Once we understood which factors play a role for angel investors in particular, we asked them specifically how they look at accelerators and whether they take such aspects into account when making investment decisions. In this respect, the positive effects outweighed the negative ones. The primary benefits identified included the role of accelerators in fostering the growth and market comprehension of start-ups, as well as facilitating access to crucial networks.
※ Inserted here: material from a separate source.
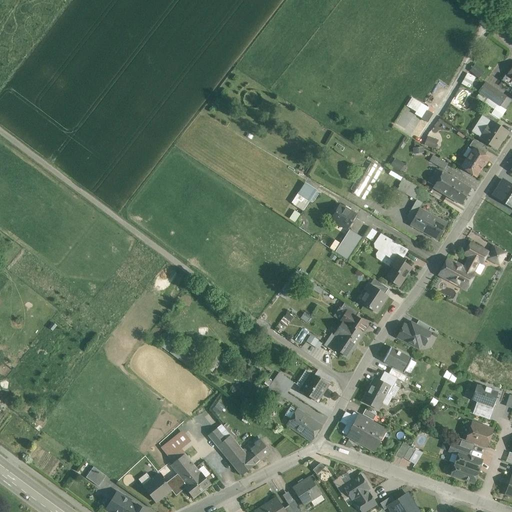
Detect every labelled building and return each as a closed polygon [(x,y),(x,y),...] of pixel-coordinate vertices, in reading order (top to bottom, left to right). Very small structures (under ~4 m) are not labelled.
[(484,72),(475,65),(470,71),(479,78),(484,72)] [(511,67),(507,75),(505,75),(501,80),(511,87),(511,67)] [(475,78),(467,73),(461,84),(469,88),(475,78)] [(485,83),(479,92),(481,93),(485,95),(491,86),(485,83)] [(506,97),(491,86),(485,95),(500,106),(506,97)] [(485,95),(481,93),(477,97),(502,114),(505,109),(504,108),(500,106),(485,95)] [(414,114),(428,122),(433,114),(432,113),(434,109),(428,105),(427,107),(411,97),(406,106),(416,112),(414,114)] [(506,97),(500,106),(504,108),(509,99),(506,97)] [(500,120),(485,110),(481,115),(492,122),(496,125),(500,120)] [(496,125),(492,122),(488,128),(487,127),(483,133),(484,134),(481,139),(496,149),(507,132),(496,125)] [(438,140),(427,136),(424,145),(435,149),(438,140)] [(487,150),(472,141),(469,146),(474,149),(484,155),(487,150)] [(474,149),(462,167),(475,176),(482,166),(485,165),(488,161),(487,158),(484,155),(474,149)] [(447,164),(433,155),(429,161),(444,170),(447,164)] [(404,164),(395,158),(390,166),(400,171),(404,164)] [(371,162),(353,193),(364,200),(383,169),(371,162)] [(443,172),(437,169),(428,182),(434,186),(443,172)] [(470,188),(443,172),(434,186),(433,188),(460,204),(470,188)] [(511,184),(503,178),(492,195),(511,207),(511,184)] [(403,179),(397,190),(404,194),(410,182),(403,179)] [(422,189),(410,182),(404,194),(416,200),(422,189)] [(316,192),(304,184),(297,194),(299,195),(309,202),(316,192)] [(316,192),(309,202),(312,204),(319,194),(316,192)] [(309,202),(299,195),(293,204),(303,211),(309,202)] [(344,209),(339,206),(331,220),(347,229),(352,221),(351,221),(355,215),(349,212),(350,211),(344,208),(344,209)] [(413,206),(407,216),(413,220),(419,210),(413,206)] [(446,223),(420,209),(419,210),(413,220),(410,225),(437,240),(446,223)] [(295,211),(289,219),(295,223),(300,215),(295,211)] [(372,240),(376,231),(371,228),(367,237),(372,240)] [(350,230),(336,253),(347,260),(362,237),(350,230)] [(403,258),(395,253),(393,257),(383,250),(390,239),(380,234),(374,244),(374,248),(393,260),(390,265),(393,267),(386,278),(399,287),(412,268),(404,262),(405,260),(403,258)] [(390,239),(383,250),(393,257),(395,253),(400,245),(390,239)] [(488,252),(470,243),(464,255),(469,257),(482,264),(488,252)] [(408,250),(400,245),(395,253),(403,258),(408,250)] [(506,253),(494,246),(491,252),(503,259),(506,253)] [(503,259),(491,252),(487,259),(499,265),(503,259)] [(464,267),(447,258),(438,275),(466,290),(475,273),(478,275),(481,274),(484,267),(484,265),(482,264),(469,257),(464,267)] [(388,289),(374,279),(370,285),(384,294),(388,289)] [(384,294),(370,285),(359,301),(376,313),(387,296),(384,294)] [(359,312),(344,302),(340,308),(355,317),(359,312)] [(340,308),(340,307),(334,316),(343,321),(363,334),(361,333),(367,325),(356,317),(355,317),(340,308)] [(286,326),(293,316),(287,312),(280,322),(286,326)] [(431,327),(418,320),(415,326),(428,333),(431,327)] [(363,334),(343,321),(337,330),(341,333),(332,347),(347,357),(363,334)] [(415,326),(411,323),(408,328),(404,325),(398,337),(418,348),(421,342),(424,344),(430,334),(428,333),(415,326)] [(411,358),(391,348),(391,347),(383,362),(384,362),(403,372),(404,373),(412,358),(411,358)] [(407,377),(391,368),(388,374),(397,379),(404,382),(407,377)] [(388,374),(384,372),(381,379),(394,385),(397,379),(388,374)] [(329,385),(311,373),(300,390),(317,402),(329,385)] [(294,383),(285,376),(278,385),(288,391),(294,383)] [(381,379),(380,381),(374,378),(362,401),(378,409),(382,402),(387,405),(392,396),(389,394),(394,385),(381,379)] [(278,385),(273,382),(269,379),(265,386),(283,398),(288,391),(278,385)] [(498,392),(491,390),(492,389),(485,387),(485,388),(476,385),(471,400),(492,408),(498,392)] [(376,415),(365,409),(362,414),(373,420),(376,415)] [(320,425),(297,410),(287,425),(311,441),(320,425)] [(360,415),(348,436),(360,443),(372,422),(360,415)] [(372,422),(360,443),(372,450),(384,429),(372,422)] [(492,430),(472,423),(466,439),(487,446),(492,430)] [(221,425),(208,435),(217,446),(230,435),(221,425)] [(183,433),(168,445),(174,452),(189,440),(183,433)] [(246,454),(230,435),(217,446),(236,469),(249,458),(246,454)] [(256,446),(246,454),(249,458),(236,469),(241,476),(270,452),(260,439),(254,444),(256,446)] [(474,445),(461,440),(459,446),(469,449),(472,450),(474,445)] [(410,447),(403,442),(395,455),(403,459),(410,448),(410,447)] [(457,445),(451,443),(449,451),(455,453),(457,445)] [(168,445),(156,455),(162,461),(174,452),(168,445)] [(469,449),(459,446),(457,445),(455,453),(458,454),(459,452),(467,455),(469,449)] [(416,450),(410,448),(403,458),(409,461),(416,450)] [(467,455),(459,452),(458,454),(455,464),(478,472),(482,460),(467,455)] [(185,454),(171,465),(177,474),(182,479),(195,467),(185,454)] [(205,461),(197,469),(200,473),(208,465),(205,461)] [(478,472),(455,464),(451,475),(474,483),(478,472)] [(106,476),(93,467),(86,477),(99,486),(106,476)] [(197,469),(195,467),(182,479),(186,484),(184,486),(185,488),(193,498),(211,484),(201,472),(200,473),(197,469)] [(182,479),(177,474),(166,483),(159,474),(152,480),(147,474),(139,480),(144,486),(143,486),(156,502),(171,490),(176,496),(185,488),(184,486),(186,484),(182,479)] [(360,476),(343,487),(345,488),(344,491),(348,497),(350,497),(352,499),(354,497),(356,501),(367,494),(365,490),(368,488),(360,476)] [(310,477),(292,488),(304,505),(321,494),(310,477)] [(130,501),(117,492),(106,509),(110,511),(123,511),(129,503),(130,501)] [(356,501),(362,511),(375,504),(368,493),(367,494),(356,501)] [(395,502),(388,506),(389,507),(391,511),(418,511),(407,494),(395,502)] [(391,496),(380,503),(384,510),(389,507),(388,506),(395,502),(391,496)] [(277,498),(255,511),(285,511),(284,509),(277,498)] [(301,511),(295,501),(289,505),(293,511),(301,511)] [(135,508),(129,503),(123,511),(145,511),(146,510),(137,505),(135,508)]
Furthermore, it was noted that participation in accelerators could serve as a signal of quality, which is highlighted by the following quote:
“[…] Well, we now have sponsors in our network who have their own accelerator programs at different stages of maturity. And for me it’s not about (unicorns), it’s about somehow investing in a substance. And the quality criteria are checked in a different way than what you can look at as a private investor. […]”
(05_P20)
One major disadvantage was when accelerators receive shares in the company for their work. Criticism was also voiced regarding the lack of differentiation, suggesting that participation in industry-specific accelerators would be a more favorable approach.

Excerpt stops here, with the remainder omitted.